During the global developments concerning the spreading of the coronavirus, the academics and Ph.D. students from the Faculty of Chemical Technology, University of Pardubice have decided to help with the testing of samples of indicated patients for COVID-19. They started in the spring together with the Pardubice Region Hospitals. The testing team is led by the experienced scientist Mgr. Barbora Jankovičová, Ph.D. who not only put together the whole team but also organized the necessary preparations for the restart of the special BSL3 laboratory, which is in fact an independent unit in the FChT building. In the worsening epidemiological situation after the summer holidays and following the return of children and youth to schools, the testing capacity of 50 samples per day is helpful. The entire team is under the patronage of the Head of the Department of Biological and Biochemical Sciences Prof. Mgr. Roman Kanďár, Ph.D.
The devoted work of the six women in the testing team both in the spring and autumn months was awarded by the Dean of the Faculty Prof. Petr Kalenda by the “Silver Medal for Outstanding Work for the Faculty”. They were also awarded the Memorial Certificate. The testing procedure is performed manually using basic instrumentation, also because the grant for the modernization of the BSL3 biological safety test laboratory was not successful.
The testing team is mixed and includes the leading academic employee Mgr. Barbora Jankovičová, Ph.D., and three laboratory workers Bc. Renáta Čukanová, Bc. Ivana Fousová and Jana Kňavová. The team was also joined by two doctoral students Mgr. Nikola Mannová and Ing. Lucie Michalcová whose participation in the testing is an invaluable experience at the beginning of their scientific career.
“The Silver Medals” were awarded at the occasion of the meeting of the Scientific Board on 23 September in room C1. These were the first medals ever to be awarded.
Congratulations to all of the award winners and wishing them good health, fortune and every success!

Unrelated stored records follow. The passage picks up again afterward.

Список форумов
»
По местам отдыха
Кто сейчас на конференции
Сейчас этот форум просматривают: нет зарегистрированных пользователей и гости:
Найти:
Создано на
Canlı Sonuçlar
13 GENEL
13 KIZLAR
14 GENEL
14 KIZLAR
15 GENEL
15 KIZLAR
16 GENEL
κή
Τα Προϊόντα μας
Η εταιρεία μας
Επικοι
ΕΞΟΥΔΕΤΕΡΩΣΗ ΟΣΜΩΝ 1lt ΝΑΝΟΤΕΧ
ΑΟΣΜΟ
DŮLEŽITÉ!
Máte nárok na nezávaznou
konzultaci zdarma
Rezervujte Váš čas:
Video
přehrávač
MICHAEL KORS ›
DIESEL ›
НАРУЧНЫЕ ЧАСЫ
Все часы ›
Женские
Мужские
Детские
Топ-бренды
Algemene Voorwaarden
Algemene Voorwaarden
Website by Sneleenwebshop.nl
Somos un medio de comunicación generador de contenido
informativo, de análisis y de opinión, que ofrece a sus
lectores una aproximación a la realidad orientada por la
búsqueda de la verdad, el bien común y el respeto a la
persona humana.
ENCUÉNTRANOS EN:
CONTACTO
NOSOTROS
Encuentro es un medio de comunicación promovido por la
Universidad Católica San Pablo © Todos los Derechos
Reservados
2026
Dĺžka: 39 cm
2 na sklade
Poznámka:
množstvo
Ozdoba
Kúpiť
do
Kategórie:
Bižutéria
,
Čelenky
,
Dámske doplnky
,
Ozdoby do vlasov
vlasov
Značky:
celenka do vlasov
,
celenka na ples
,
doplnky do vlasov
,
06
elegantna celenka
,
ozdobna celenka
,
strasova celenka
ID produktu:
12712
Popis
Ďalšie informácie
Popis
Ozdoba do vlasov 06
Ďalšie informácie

The medals were made at the occasion of the 70th anniversary of higher chemical education in Pardubice, which is depicted on the reverse side of the medal by the dominant feature of the city—the Green Gate. The medal also shows the sign of the city, which is a half silver horse in a heraldic relief. This is the sign of the Lords of Pardubice that dates back to the 14th century. The city has used this sign since mid-16th century. According to a legend, this sign was acquired by the legendary knight Ješek of Pardubice during the siege of the northern Italian city of Milan in 1158. This event was depicted by the sculptor Bohumil Vlček in the western facade of the Green Gate according to a draft by Mikoláš Aleš.

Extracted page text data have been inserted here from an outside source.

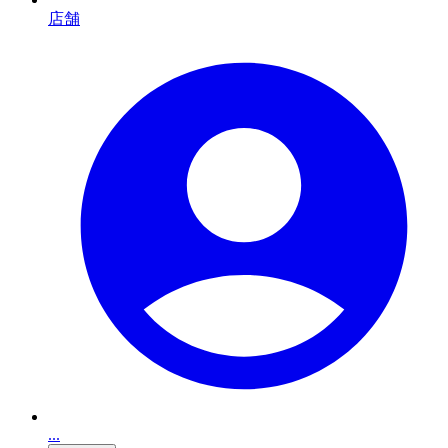
店舗
...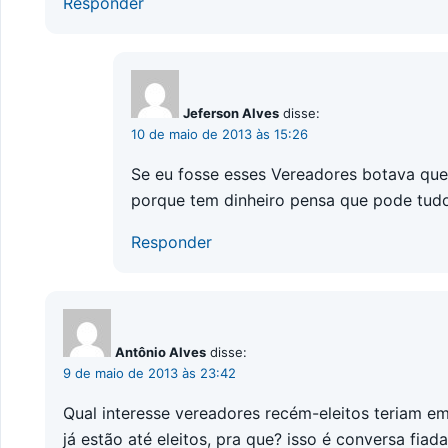
Responder
Jeferson Alves
disse:
10 de maio de 2013 às 15:26
Se eu fosse esses Vereadores botava quen
porque tem dinheiro pensa que pode tudo
Responder
Antônio Alves
disse:
9 de maio de 2013 às 23:42
Qual interesse vereadores recém-eleitos teriam e
já estão até eleitos, pra que? isso é conversa fiada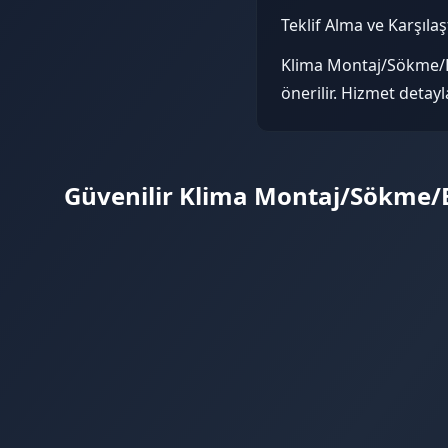
Teklif Alma ve Karşıla
Klima Montaj/Sökme/Ba
önerilir. Hizmet detay
Güvenilir Klima Montaj/Sökme/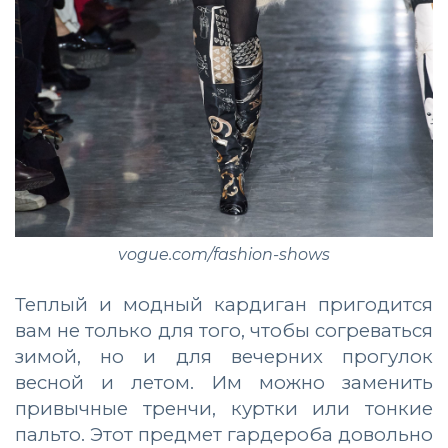
vogue.com/fashion-shows
Теплый и модный кардиган пригодится
вам не только для того, чтобы согреваться
зимой, но и для вечерних прогулок
весной и летом. Им можно заменить
привычные тренчи, куртки или тонкие
пальто. Этот предмет гардероба довольно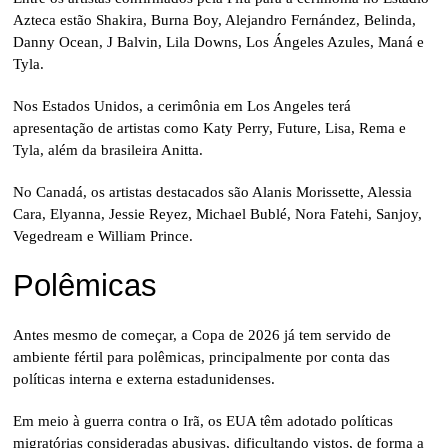
Azteca estão Shakira, Burna Boy, Alejandro Fernández, Belinda,
Danny Ocean, J Balvin, Lila Downs, Los Ángeles Azules, Maná e
Tyla.
Nos Estados Unidos, a cerimônia em Los Angeles terá
apresentação de artistas como Katy Perry, Future, Lisa, Rema e
Tyla, além da brasileira Anitta.
No Canadá, os artistas destacados são Alanis Morissette, Alessia
Cara, Elyanna, Jessie Reyez, Michael Bublé, Nora Fatehi, Sanjoy,
Vegedream e William Prince.
Polêmicas
Antes mesmo de começar, a Copa de 2026 já tem servido de
ambiente fértil para polêmicas, principalmente por conta das
políticas interna e externa estadunidenses.
Em meio à guerra contra o Irã, os EUA têm adotado políticas
migratórias consideradas abusivas, dificultando vistos, de forma a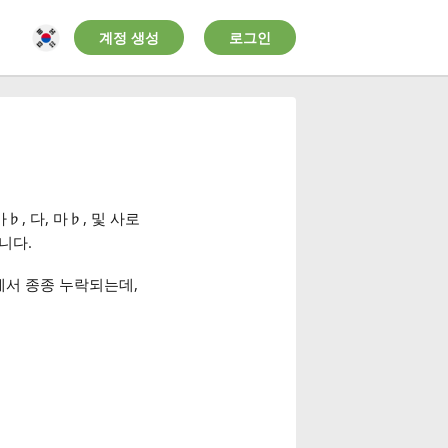
계정 생성
로그인
가
♭
, 다, 마
♭
, 및 사로
니다.
음에서 종종 누락되는데,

The edge of the medal bears the name of the institution—The University of Pardubice. The medal weighs one ounce and is made of pure silver. It was made in a Czech medal-making workshop in the Czech Mint in Jablonec nad Nisou. The medal is coloured and the front side shows a “wave” in a heart-shaped flask in the colour of the Faculty symbolizing either blood in the heart or potassium permanganate solution in a flask. The connection between the two core disciplines at FChT (biology and chemistry) is symbolically unified in this inherent symbol of the Faculty. The main theme on the front side is a section from the Periodic table of elements, which is the basic stepping stone for the study of any chemical discipline. The medal also shows the logo of the Faculty including the inscriptions on the sides. There is also a small symbol at the bottom of the front side of the medal—the linden leaf, the symbol of Czech statehood. The linden tree officially became the national symbol in 1848 at the Pan-Slav Congress at the suggestion of F. L. Čelakovský. This was in response to the Frankfurt Assembly, where the oak tree was chosen the symbol of Great Germany. The linden tree is still a symbol of protection, help and love, especially because of its scent, graceful crown and amiable shade. People believed that it was able to drive away bad thoughts. In mythology, the linden tree was dedicated to the goddess of love, while in Christianity it was often associated with Virgin Mary. Its wood is popular for carving due to its softness.